Это открывает возможности для креативных медиа-стратегий, которые влияют на множественные нарративы войны и перестраивают их. В то же время дисфория, которую вызывают эти перемены, стимулирует эмоциональное стремление к надежному покрывалу осажденной истории. Это создает чувство реставрационной ностальгии по памяти о прошлом, которая была схематизирована для целей управления национальными или цифровыми мемориальными дискурсами. Это оказывает мощное воздействие на формирование представлений людей о себе в обществе, формирует внимание и помогает формировать политические дискурсы.

Как мы уже говорили в Глава 5подключенные устройства обмениваются данными, которые могут быть использованы в военных целях. Процессы информатизации увеличивают количество данных, доступных тем, кто пытается выявить закономерности жизни. Эти модели жизни предварительно опосредованы используемыми технологиями. Для тех, на кого направлены эти данные, это способствует разрушению различий между добровольными и невольными участниками войны. Поток данных и записей, который при этом образуется, помогает архиву вступить в войну. Таким образом, цифровой архив становится одновременно и хранилищем информации, и средством идентификации целей с помощью анализа данных. Это меняет модели идентификации противника: от рассмотрения врагов с точки зрения их культового статуса к рассмотрению их как части непрерывного процесса создания бесконечных целей.
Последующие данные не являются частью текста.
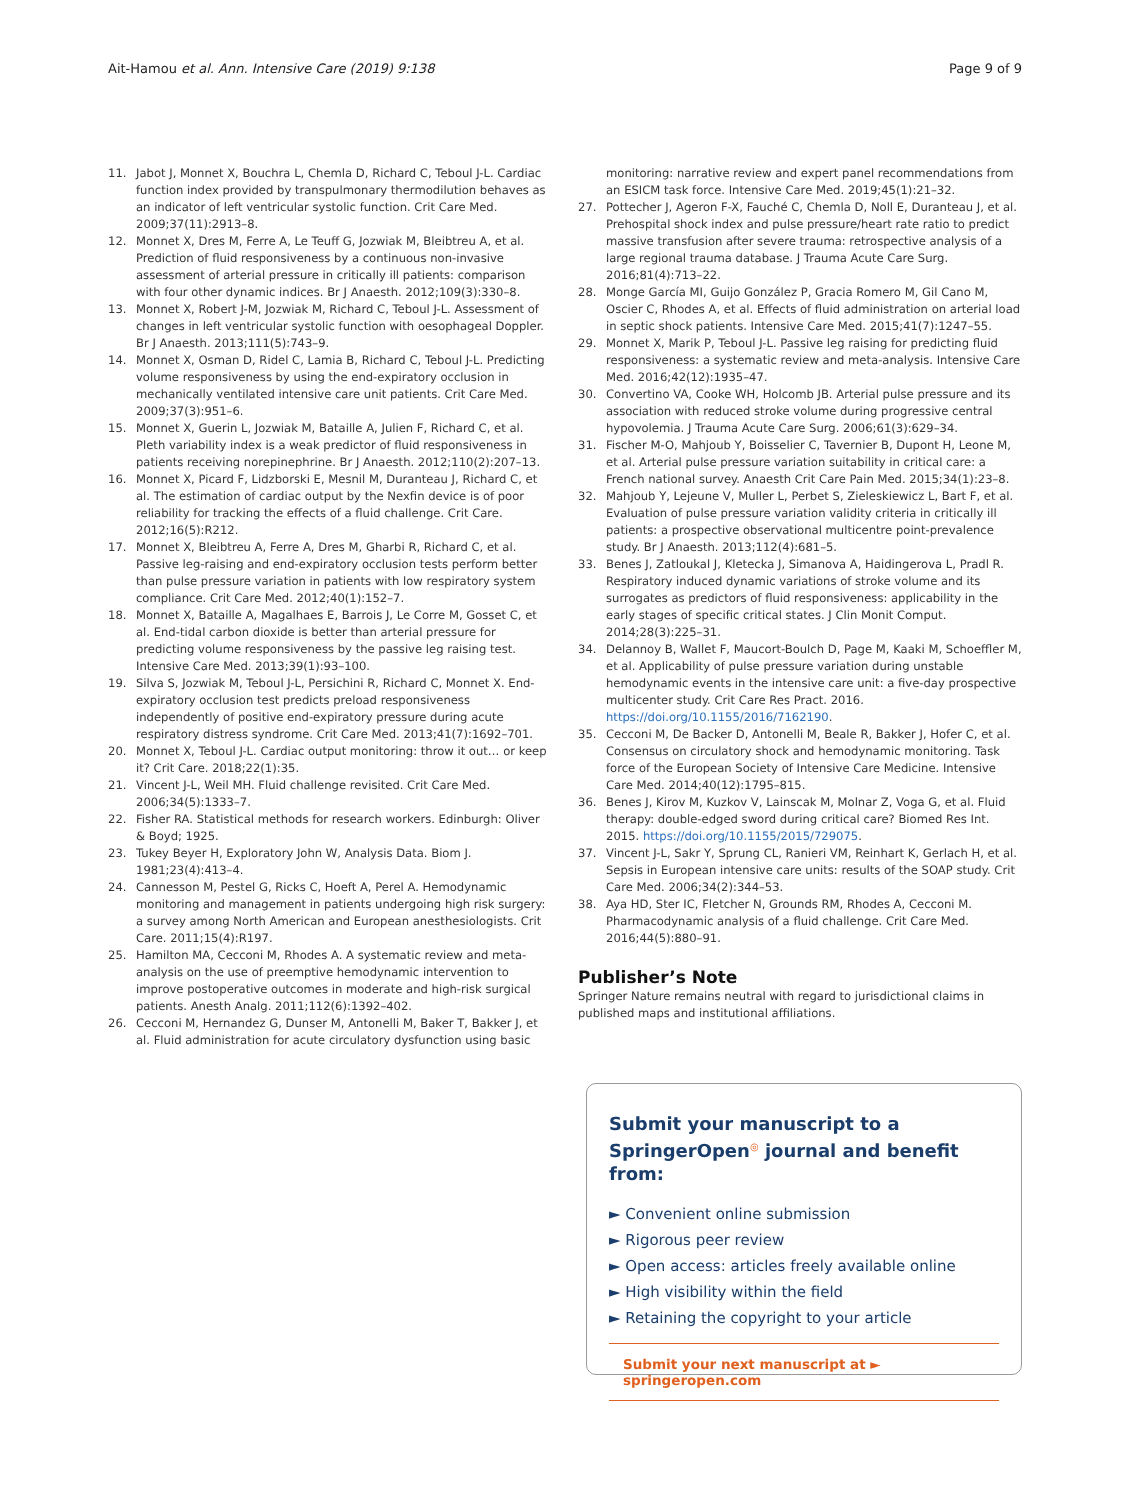Ait-Hamou et al. Ann. Intensive Care (2019) 9:138 Page 9 of 9
11. Jabot J, Monnet X, Bouchra L, Chemla D, Richard C, Teboul J-L. Cardiac function index provided by transpulmonary thermodilution behaves as an indicator of left ventricular systolic function. Crit Care Med. 2009;37(11):2913–8.
12. Monnet X, Dres M, Ferre A, Le Teuff G, Jozwiak M, Bleibtreu A, et al. Prediction of fluid responsiveness by a continuous non-invasive assessment of arterial pressure in critically ill patients: comparison with four other dynamic indices. Br J Anaesth. 2012;109(3):330–8.
13. Monnet X, Robert J-M, Jozwiak M, Richard C, Teboul J-L. Assessment of changes in left ventricular systolic function with oesophageal Doppler. Br J Anaesth. 2013;111(5):743–9.
14. Monnet X, Osman D, Ridel C, Lamia B, Richard C, Teboul J-L. Predicting volume responsiveness by using the end-expiratory occlusion in mechanically ventilated intensive care unit patients. Crit Care Med. 2009;37(3):951–6.
15. Monnet X, Guerin L, Jozwiak M, Bataille A, Julien F, Richard C, et al. Pleth variability index is a weak predictor of fluid responsiveness in patients receiving norepinephrine. Br J Anaesth. 2012;110(2):207–13.
16. Monnet X, Picard F, Lidzborski E, Mesnil M, Duranteau J, Richard C, et al. The estimation of cardiac output by the Nexfin device is of poor reliability for tracking the effects of a fluid challenge. Crit Care. 2012;16(5):R212.
17. Monnet X, Bleibtreu A, Ferre A, Dres M, Gharbi R, Richard C, et al. Passive leg-raising and end-expiratory occlusion tests perform better than pulse pressure variation in patients with low respiratory system compliance. Crit Care Med. 2012;40(1):152–7.
18. Monnet X, Bataille A, Magalhaes E, Barrois J, Le Corre M, Gosset C, et al. End-tidal carbon dioxide is better than arterial pressure for predicting volume responsiveness by the passive leg raising test. Intensive Care Med. 2013;39(1):93–100.
19. Silva S, Jozwiak M, Teboul J-L, Persichini R, Richard C, Monnet X. End-expiratory occlusion test predicts preload responsiveness independently of positive end-expiratory pressure during acute respiratory distress syndrome. Crit Care Med. 2013;41(7):1692–701.
20. Monnet X, Teboul J-L. Cardiac output monitoring: throw it out… or keep it? Crit Care. 2018;22(1):35.
21. Vincent J-L, Weil MH. Fluid challenge revisited. Crit Care Med. 2006;34(5):1333–7.
22. Fisher RA. Statistical methods for research workers. Edinburgh: Oliver & Boyd; 1925.
23. Tukey Beyer H, Exploratory John W, Analysis Data. Biom J. 1981;23(4):413–4.
24. Cannesson M, Pestel G, Ricks C, Hoeft A, Perel A. Hemodynamic monitoring and management in patients undergoing high risk surgery: a survey among North American and European anesthesiologists. Crit Care. 2011;15(4):R197.
25. Hamilton MA, Cecconi M, Rhodes A. A systematic review and meta-analysis on the use of preemptive hemodynamic intervention to improve postoperative outcomes in moderate and high-risk surgical patients. Anesth Analg. 2011;112(6):1392–402.
26. Cecconi M, Hernandez G, Dunser M, Antonelli M, Baker T, Bakker J, et al. Fluid administration for acute circulatory dysfunction using basic
monitoring: narrative review and expert panel recommendations from an ESICM task force. Intensive Care Med. 2019;45(1):21–32.
27. Pottecher J, Ageron F-X, Fauché C, Chemla D, Noll E, Duranteau J, et al. Prehospital shock index and pulse pressure/heart rate ratio to predict massive transfusion after severe trauma: retrospective analysis of a large regional trauma database. J Trauma Acute Care Surg. 2016;81(4):713–22.
28. Monge García MI, Guijo González P, Gracia Romero M, Gil Cano M, Oscier C, Rhodes A, et al. Effects of fluid administration on arterial load in septic shock patients. Intensive Care Med. 2015;41(7):1247–55.
29. Monnet X, Marik P, Teboul J-L. Passive leg raising for predicting fluid responsiveness: a systematic review and meta-analysis. Intensive Care Med. 2016;42(12):1935–47.
30. Convertino VA, Cooke WH, Holcomb JB. Arterial pulse pressure and its association with reduced stroke volume during progressive central hypovolemia. J Trauma Acute Care Surg. 2006;61(3):629–34.
31. Fischer M-O, Mahjoub Y, Boisselier C, Tavernier B, Dupont H, Leone M, et al. Arterial pulse pressure variation suitability in critical care: a French national survey. Anaesth Crit Care Pain Med. 2015;34(1):23–8.
32. Mahjoub Y, Lejeune V, Muller L, Perbet S, Zieleskiewicz L, Bart F, et al. Evaluation of pulse pressure variation validity criteria in critically ill patients: a prospective observational multicentre point-prevalence study. Br J Anaesth. 2013;112(4):681–5.
33. Benes J, Zatloukal J, Kletecka J, Simanova A, Haidingerova L, Pradl R. Respiratory induced dynamic variations of stroke volume and its surrogates as predictors of fluid responsiveness: applicability in the early stages of specific critical states. J Clin Monit Comput. 2014;28(3):225–31.
34. Delannoy B, Wallet F, Maucort-Boulch D, Page M, Kaaki M, Schoeffler M, et al. Applicability of pulse pressure variation during unstable hemodynamic events in the intensive care unit: a five-day prospective multicenter study. Crit Care Res Pract. 2016. https://doi.org/10.1155/2016/7162190.
35. Cecconi M, De Backer D, Antonelli M, Beale R, Bakker J, Hofer C, et al. Consensus on circulatory shock and hemodynamic monitoring. Task force of the European Society of Intensive Care Medicine. Intensive Care Med. 2014;40(12):1795–815.
36. Benes J, Kirov M, Kuzkov V, Lainscak M, Molnar Z, Voga G, et al. Fluid therapy: double-edged sword during critical care? Biomed Res Int. 2015. https://doi.org/10.1155/2015/729075.
37. Vincent J-L, Sakr Y, Sprung CL, Ranieri VM, Reinhart K, Gerlach H, et al. Sepsis in European intensive care units: results of the SOAP study. Crit Care Med. 2006;34(2):344–53.
38. Aya HD, Ster IC, Fletcher N, Grounds RM, Rhodes A, Cecconi M. Pharmacodynamic analysis of a fluid challenge. Crit Care Med. 2016;44(5):880–91.
Publisher’s Note
Springer Nature remains neutral with regard to jurisdictional claims in published maps and institutional affiliations.
Submit your manuscript to a SpringerOpen<sup>◎</sup> journal and benefit from:
► Convenient online submission
► Rigorous peer review
► Open access: articles freely available online
► High visibility within the field
► Retaining the copyright to your article
Submit your next manuscript at ► springeropen.com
Наконец-то, Глава 6 посвящена тому, как контроль и влияние работают в новой экологии войны. Здесь мы видим пересечение информационных инфраструктур и меняющихся отношений между военными и частным сектором. Несмотря на свои амбиции, оборонным ведомствам с трудом удается самостоятельно разрабатывать и внедрять современные информационные инфраструктуры. Отношения между правительством и поставщиками услуг, технологами и системами, за которые они отвечают, указывают на недостаточно изученную геометрию политической власти. Это особенно проблематично в контексте новой технологической холодной войны между США и Китаем. Это приводит к перекосам в отношениях между государственным и частным секторами, милитаризации общества в целом и дальнейшему развитию процессов информатизации и партисипативного наблюдения. Только виртуальные классы обладают техническими навыками, необходимыми для управления этой деятельностью. Это, в свою очередь, способствует усилению поляризации технократических навыков в сторону от государственного контроля.